#### [Task to carry out]
Report back each line of the data that contains the word "simple".

#### [Listed entries]
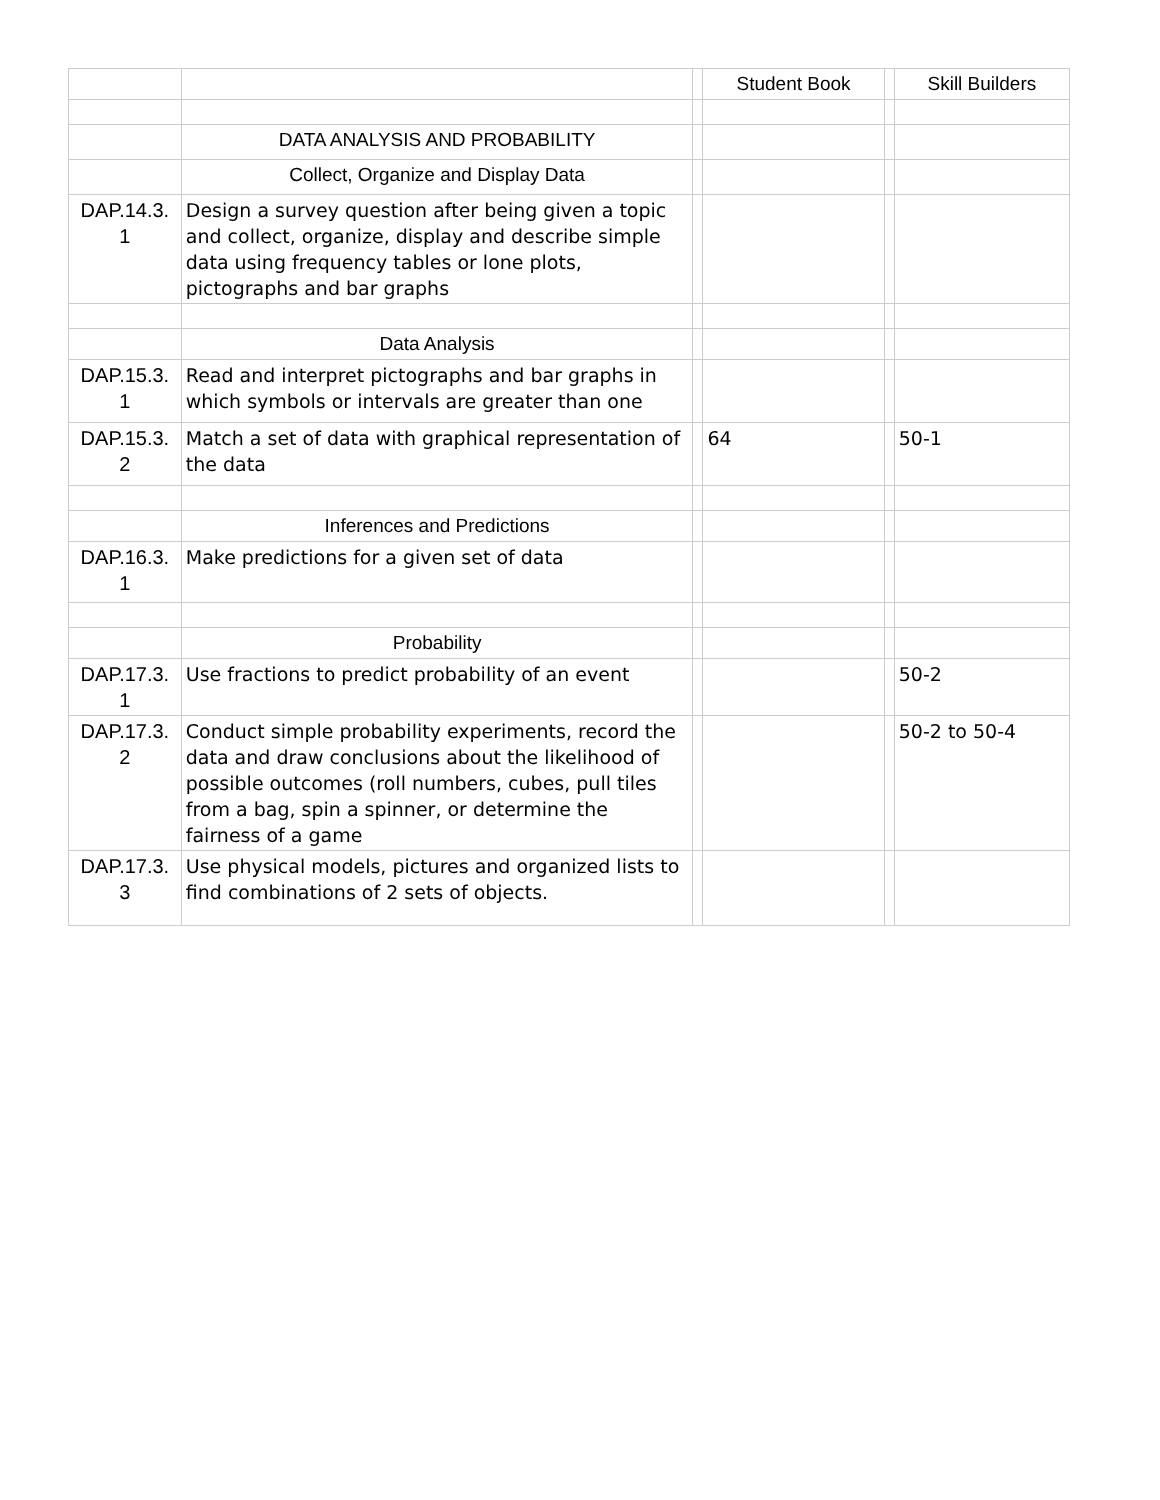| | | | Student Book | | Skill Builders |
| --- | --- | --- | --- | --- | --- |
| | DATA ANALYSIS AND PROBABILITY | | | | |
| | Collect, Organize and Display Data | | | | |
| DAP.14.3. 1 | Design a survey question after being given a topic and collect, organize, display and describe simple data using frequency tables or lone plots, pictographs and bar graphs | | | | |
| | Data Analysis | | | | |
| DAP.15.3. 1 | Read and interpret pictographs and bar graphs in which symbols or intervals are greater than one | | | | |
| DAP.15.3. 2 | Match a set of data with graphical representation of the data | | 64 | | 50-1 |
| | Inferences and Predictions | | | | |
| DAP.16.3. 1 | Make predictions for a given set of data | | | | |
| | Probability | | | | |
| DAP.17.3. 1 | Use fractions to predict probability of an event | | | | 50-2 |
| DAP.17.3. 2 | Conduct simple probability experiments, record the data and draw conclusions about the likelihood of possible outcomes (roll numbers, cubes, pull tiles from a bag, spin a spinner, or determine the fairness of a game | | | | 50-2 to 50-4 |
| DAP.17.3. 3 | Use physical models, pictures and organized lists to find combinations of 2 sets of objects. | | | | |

---

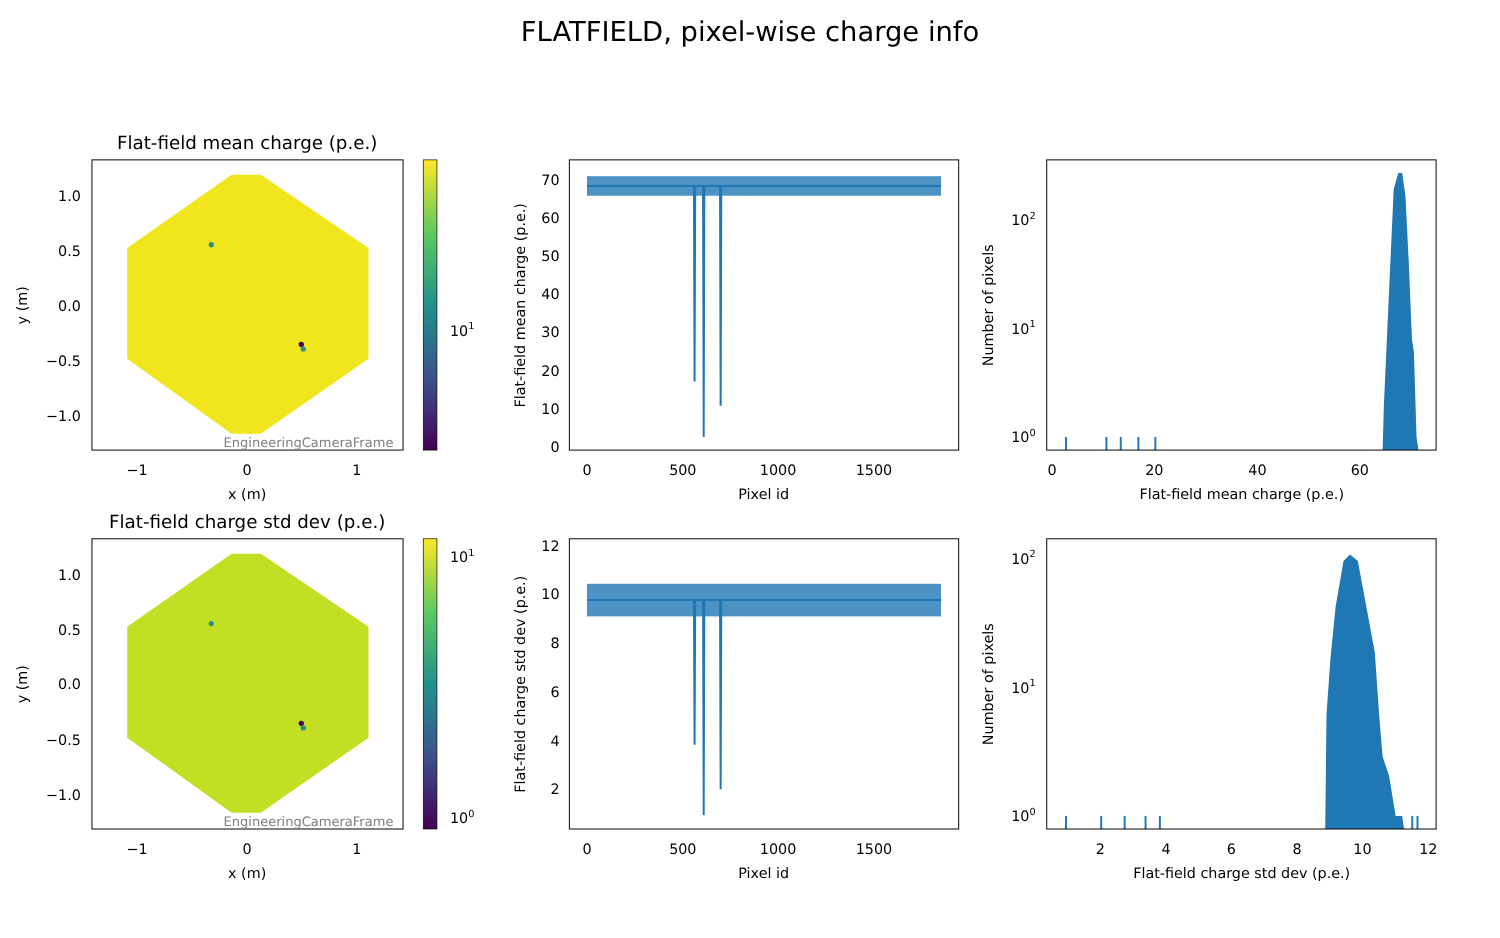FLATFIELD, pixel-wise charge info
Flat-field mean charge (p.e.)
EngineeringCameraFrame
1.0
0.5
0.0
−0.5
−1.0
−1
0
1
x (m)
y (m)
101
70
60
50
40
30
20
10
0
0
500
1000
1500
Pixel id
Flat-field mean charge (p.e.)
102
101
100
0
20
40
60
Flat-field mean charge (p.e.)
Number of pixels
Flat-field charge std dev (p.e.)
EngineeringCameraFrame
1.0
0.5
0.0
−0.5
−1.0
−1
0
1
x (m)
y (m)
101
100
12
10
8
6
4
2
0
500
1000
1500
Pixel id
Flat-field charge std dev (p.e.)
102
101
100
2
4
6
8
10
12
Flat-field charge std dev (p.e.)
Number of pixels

#### [Your solution]
| DAP.14.3. 1 | Design a survey question after being given a topic and collect, organize, display and describe simple data using frequency tables or lone plots, pictographs and bar graphs | | | | |
| DAP.17.3. 2 | Conduct simple probability experiments, record the data and draw conclusions about the likelihood of possible outcomes (roll numbers, cubes, pull tiles from a bag, spin a spinner, or determine the fairness of a game | | | | 50-2 to 50-4 |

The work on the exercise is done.